Clinton stressed that her mother fought to pass legislation that insured 6 million children, including 140,000 in Pennsylvania.

She said that women, minorities, single parents and those with a pre-existing health conditions or those whose income is in the bottom 25 percent are less likely to afford health insurance.

“I think that is immoral in the United States of America in the 21st century,” she said.

As for higher education, Clinton said her mother plans to double the Pell Grant and expand its eligibility, build on the AmeriCorps program, reduce debt for public interest workers and make direct student lending a federal initiative.

Clinton said her mother wants to replace FAFSA forms with a checkbox on tax returns, which she said would reduce the multi-billion-dollar cost of printing and administering the applications, as well as making financial aid more accessible.

When Clinton began to talk about the Bush administration’s No Child Left Behind Act, the crowd booed.

“My mother feels the same way,” she said.

Clinton said the act, an unfunded federal mandate, allows states to set their own standards for education, which ultimately gives incentive to lower standards. She said the United States ranks No. 27 in the world for its math scores and No. 21 for its reading scores.

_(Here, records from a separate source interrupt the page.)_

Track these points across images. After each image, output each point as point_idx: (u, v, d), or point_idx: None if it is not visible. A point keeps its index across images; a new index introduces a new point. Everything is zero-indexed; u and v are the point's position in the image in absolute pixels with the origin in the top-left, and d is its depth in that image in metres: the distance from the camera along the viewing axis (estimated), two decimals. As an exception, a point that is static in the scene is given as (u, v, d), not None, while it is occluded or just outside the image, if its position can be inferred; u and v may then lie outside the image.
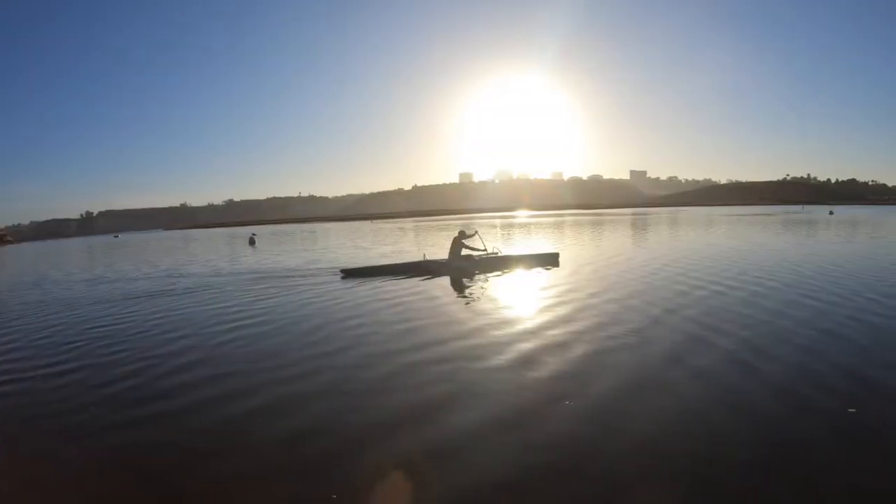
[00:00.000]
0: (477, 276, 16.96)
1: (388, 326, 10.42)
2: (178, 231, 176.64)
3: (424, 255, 20.76)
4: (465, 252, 18.58)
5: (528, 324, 9.95)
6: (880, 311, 9.86)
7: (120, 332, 11.18)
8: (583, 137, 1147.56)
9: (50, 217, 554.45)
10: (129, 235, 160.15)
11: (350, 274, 18.66)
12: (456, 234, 19.11)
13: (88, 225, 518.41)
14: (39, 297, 18.37)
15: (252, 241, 48.85)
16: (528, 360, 7.61)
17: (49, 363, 8.97)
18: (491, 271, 17.80)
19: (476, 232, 19.81)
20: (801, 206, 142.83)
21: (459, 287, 15.33)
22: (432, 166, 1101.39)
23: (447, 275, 17.46)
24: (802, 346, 7.72)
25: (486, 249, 19.00)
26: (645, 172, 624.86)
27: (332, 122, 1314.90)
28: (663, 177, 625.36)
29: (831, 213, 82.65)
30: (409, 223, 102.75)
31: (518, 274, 17.19)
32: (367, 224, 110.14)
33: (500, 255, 19.16)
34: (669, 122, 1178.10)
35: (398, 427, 5.60)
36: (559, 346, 8.28)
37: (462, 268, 18.14)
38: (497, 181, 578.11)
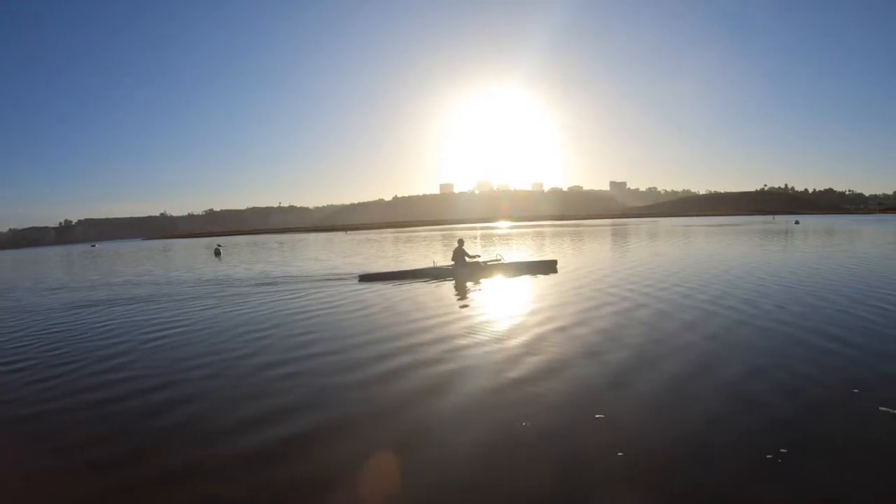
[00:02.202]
0: (481, 281, 18.11)
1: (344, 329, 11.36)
2: (156, 241, 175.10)
3: (434, 261, 22.55)
4: (468, 259, 19.91)
5: (521, 326, 10.69)
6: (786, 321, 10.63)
7: (68, 337, 11.93)
8: (563, 148, 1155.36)
9: (29, 224, 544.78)
10: (105, 245, 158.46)
11: (366, 279, 19.97)
12: (457, 243, 20.48)
13: (67, 233, 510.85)
14: (7, 304, 19.23)
15: (217, 252, 48.79)
16: (514, 358, 8.29)
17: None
18: (494, 277, 19.05)
19: (477, 256, 20.80)
20: (771, 217, 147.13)
21: (464, 291, 16.35)
22: (413, 177, 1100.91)
23: (453, 280, 18.75)
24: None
25: (485, 263, 20.11)
26: (625, 183, 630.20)
27: (314, 132, 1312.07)
28: (643, 188, 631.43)
29: (797, 222, 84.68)
30: (385, 234, 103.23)
31: (519, 279, 18.29)
32: (339, 235, 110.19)
33: (502, 261, 20.43)
34: (650, 134, 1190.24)
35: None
36: (543, 346, 8.98)
37: (467, 274, 19.45)
38: (477, 192, 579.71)
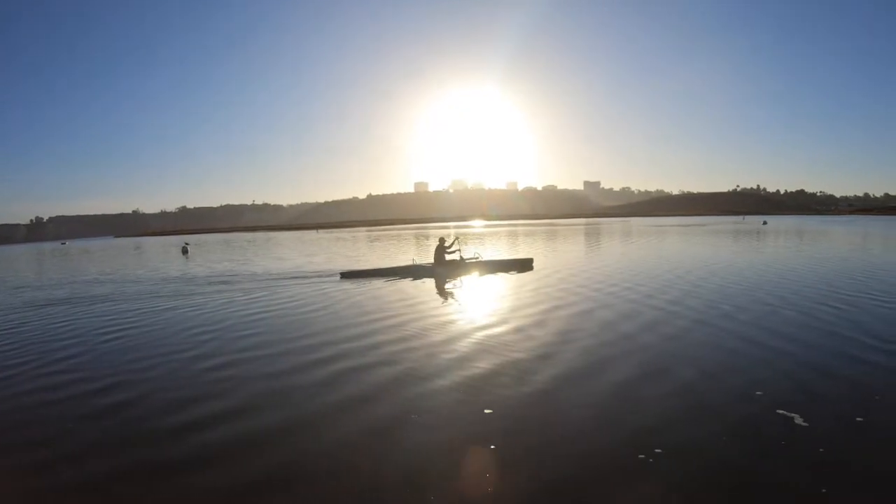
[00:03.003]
0: (460, 279, 18.53)
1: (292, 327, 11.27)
2: (128, 239, 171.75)
3: (413, 259, 22.97)
4: (449, 257, 20.32)
5: (481, 325, 10.76)
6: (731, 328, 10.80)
7: (26, 336, 11.89)
8: (538, 148, 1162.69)
9: (0, 222, 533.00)
10: (76, 242, 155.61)
11: (347, 276, 20.24)
12: (438, 241, 20.99)
13: (38, 230, 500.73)
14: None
15: (185, 251, 48.37)
16: (456, 361, 8.29)
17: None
18: (472, 274, 19.44)
19: (457, 243, 21.69)
20: (741, 217, 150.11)
21: (438, 289, 16.59)
22: (388, 175, 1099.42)
23: (433, 277, 19.04)
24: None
25: (459, 248, 20.87)
26: (599, 183, 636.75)
27: (289, 129, 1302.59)
28: (617, 187, 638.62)
29: (765, 223, 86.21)
30: (357, 232, 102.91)
31: (496, 277, 18.69)
32: (310, 234, 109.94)
33: (480, 259, 20.82)
34: (624, 134, 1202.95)
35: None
36: (494, 347, 9.02)
37: (446, 271, 19.77)
38: (452, 191, 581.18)
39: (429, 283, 17.69)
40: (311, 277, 20.68)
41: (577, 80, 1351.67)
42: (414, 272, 20.03)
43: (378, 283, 17.99)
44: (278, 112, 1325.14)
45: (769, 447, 5.03)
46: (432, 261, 20.43)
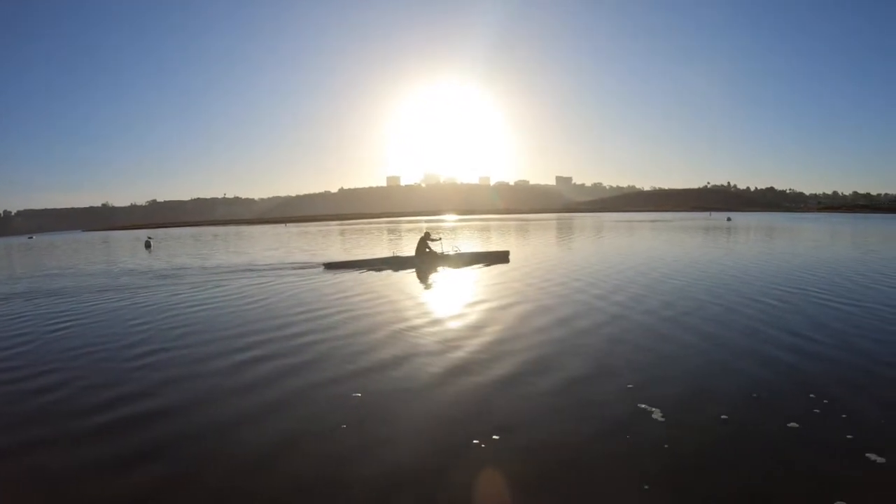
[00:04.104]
0: (439, 270, 18.97)
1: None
2: (96, 233, 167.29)
3: (394, 252, 23.60)
4: (429, 250, 20.82)
5: (432, 322, 10.75)
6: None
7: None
8: (511, 143, 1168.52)
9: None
10: (43, 237, 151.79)
11: (331, 267, 20.68)
12: (422, 234, 21.55)
13: (6, 224, 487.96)
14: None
15: (148, 245, 47.77)
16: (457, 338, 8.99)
17: None
18: (451, 266, 19.85)
19: (440, 238, 22.41)
20: (708, 213, 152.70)
21: (409, 282, 16.74)
22: (360, 169, 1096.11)
23: (413, 269, 19.47)
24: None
25: (442, 253, 21.11)
26: (570, 178, 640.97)
27: (262, 123, 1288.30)
28: (588, 183, 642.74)
29: (729, 219, 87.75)
30: (327, 226, 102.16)
31: (471, 270, 19.03)
32: (279, 228, 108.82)
33: (459, 252, 21.37)
34: (596, 130, 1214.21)
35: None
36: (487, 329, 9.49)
37: (426, 263, 20.20)
38: (424, 185, 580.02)
39: (405, 275, 18.04)
40: (272, 270, 20.71)
41: (551, 77, 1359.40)
42: (395, 263, 20.43)
43: (354, 275, 18.27)
44: (251, 106, 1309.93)
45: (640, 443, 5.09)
46: (413, 253, 20.91)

Hillary plans to pay teachers to work in troubled school districts and change the system so public education starts at age 3, Chelsea said.

She said these reforms would be paid for by higher tax rates for people earning more than $250,000 per year.

One audience member asked Chelsea how her mother viewed the Bush administration’s decision not to join the International Criminal Court, which was established in 2002 as a tribunal for crimes against humanity.

Chelsea mentioned the Kyoto Protocol, an international agreement for reducing greenhouse-gas production, and the National Convention on the Rights of the Child – both of which lacked U.S. representation.

She said that the only two U.N. member states absent from the NCRC were the United States and Sudan and that Hillary wants to re-enter agreements “that help us articulate our views.”

Sean Astin, who played Samwise Gamgee in “Lord of the Rings,” and Erika Alexander, who played Pam on “The Cosby Show,” joined Clinton on her tour.

She called on young people to “dismiss the gossip” that has defined Hillary’s personality and judge upon the content of character instead of gender or skin color.

“Our young people have got to do it,” Alexander said. “They have a responsibility to continue Dr. Martin Luther King’s aspirations and create their own legacy.”